You probably know the blockchain best as the technology that underpins Bitcoin and other digital currencies. As a kind of automated ledger, it’s ideal for tracking the movement of currencies. Because it’s decentralized, those transaction records can’t be changed. And because it can’t be changed, the rewards given to users who give up resources to power the ledger can’t be altered either. The blockchain is clear. It’s transparent. And its ability to maintain a currency has already been proven.
But the blockchain can do so much more. It’s a complete market disruptor that’s already changing the sharing economy and the financial sector.
And now it’s disrupting marketing.
Online advertising faces a challenge. About one user in twenty in the United States now uses ad blockers to stop websites showing them commercials as they browse the Web. Users are concerned about privacy and they’re increasingly cautious about working with online advertising companies that are collecting huge amounts of their data. They don’t want to see the ads and they don’t want some giant company to see what they’re doing. Facebook and Google are starting to wake up to the problem but a real solution lies not inside companies but in decentralized systems like blockchains.
That’s because current marketing depends on knowing what a user has done in the past. Facebook, Google and other companies track what we do on the Web and try to predict what we want to do in the future based on the data they’ve collected about us.
Decentralized, blockchain marketing is based on what someone is doing at that particular moment. Instead of giving rewards in the form of discounts, offers, and content to people in return for their data, a blockchain is in the perfect position to reward participation now.
It already does this. Bitcoin miners receive Bitcoins when they write blocks of transactions into the blockchain. Other blockchains, though, could give tokens to people for sharing content or for completing a level in a game or for making a post. Those tokens can help to motivate real purchases.
And again, it’s already happening.
Never Stop Marketing has compiled a long list of companies now active in blockchain-based marketing ventures. They include Minds, a Pinterest-like social media platform that pays cryptocurrency for contributing to the community, and Karma which works in a similar way on an Instagram-like platform. BravoCoin, is like a blockchain-powered Yelp or TripAdvisor, while Presearch is a search engine that offers to pay people who search.
What each of these companies does–and there are many more working in the same space–is reward users for using their product, instead of for giving up their data. They can also keep track of content, a benefit for content creators who are worried about the Internet’s habit of stealing and sharing intellectual property.
This is all very new. None of these companies is yet a household name, though the same was true once of Google and Amazon. But the technology that underpins this new form of marketing is already proving its worth and could soon change the way brands promote themselves.
Note: The author of this article is Joel Comm.

**Problem requirements**
Reproduce word for word the part of the article on blockchain marketing starting at "And now it’s" and ending at "systems like blockchains.".

**Given data**
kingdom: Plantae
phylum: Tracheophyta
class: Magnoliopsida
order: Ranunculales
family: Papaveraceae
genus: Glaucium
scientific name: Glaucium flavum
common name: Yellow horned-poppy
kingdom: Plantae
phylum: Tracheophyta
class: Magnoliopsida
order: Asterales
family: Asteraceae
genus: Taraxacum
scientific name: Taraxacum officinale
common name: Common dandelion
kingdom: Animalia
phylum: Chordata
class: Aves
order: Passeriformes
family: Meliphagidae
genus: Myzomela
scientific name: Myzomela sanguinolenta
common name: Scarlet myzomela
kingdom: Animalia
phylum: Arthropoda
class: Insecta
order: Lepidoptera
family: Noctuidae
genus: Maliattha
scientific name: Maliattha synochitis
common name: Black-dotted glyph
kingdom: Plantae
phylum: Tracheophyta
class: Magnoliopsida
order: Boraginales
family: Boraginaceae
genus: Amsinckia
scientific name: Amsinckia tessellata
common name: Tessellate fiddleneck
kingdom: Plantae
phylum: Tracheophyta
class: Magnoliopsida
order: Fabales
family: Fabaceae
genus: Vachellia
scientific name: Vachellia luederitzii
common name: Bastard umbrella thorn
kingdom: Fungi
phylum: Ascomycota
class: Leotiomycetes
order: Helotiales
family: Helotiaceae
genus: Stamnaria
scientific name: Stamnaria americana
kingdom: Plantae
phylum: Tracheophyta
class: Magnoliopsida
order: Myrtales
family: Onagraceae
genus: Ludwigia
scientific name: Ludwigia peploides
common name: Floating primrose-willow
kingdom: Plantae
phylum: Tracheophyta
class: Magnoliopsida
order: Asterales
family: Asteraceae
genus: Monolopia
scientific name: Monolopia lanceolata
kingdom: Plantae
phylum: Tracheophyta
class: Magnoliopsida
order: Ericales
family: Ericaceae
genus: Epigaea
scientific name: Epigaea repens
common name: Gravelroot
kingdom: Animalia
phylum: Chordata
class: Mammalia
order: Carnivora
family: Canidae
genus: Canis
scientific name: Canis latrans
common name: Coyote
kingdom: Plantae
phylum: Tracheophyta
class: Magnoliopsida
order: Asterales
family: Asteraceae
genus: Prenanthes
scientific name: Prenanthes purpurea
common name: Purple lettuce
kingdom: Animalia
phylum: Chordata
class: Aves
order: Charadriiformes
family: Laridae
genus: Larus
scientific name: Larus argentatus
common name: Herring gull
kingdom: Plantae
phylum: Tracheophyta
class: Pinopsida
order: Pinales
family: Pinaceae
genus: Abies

**Exercise answer**
And now it’s disrupting marketing.
Online advertising faces a challenge. About one user in twenty in the United States now uses ad blockers to stop websites showing them commercials as they browse the Web. Users are concerned about privacy and they’re increasingly cautious about working with online advertising companies that are collecting huge amounts of their data. They don’t want to see the ads and they don’t want some giant company to see what they’re doing. Facebook and Google are starting to wake up to the problem but a real solution lies not inside companies but in decentralized systems like blockchains.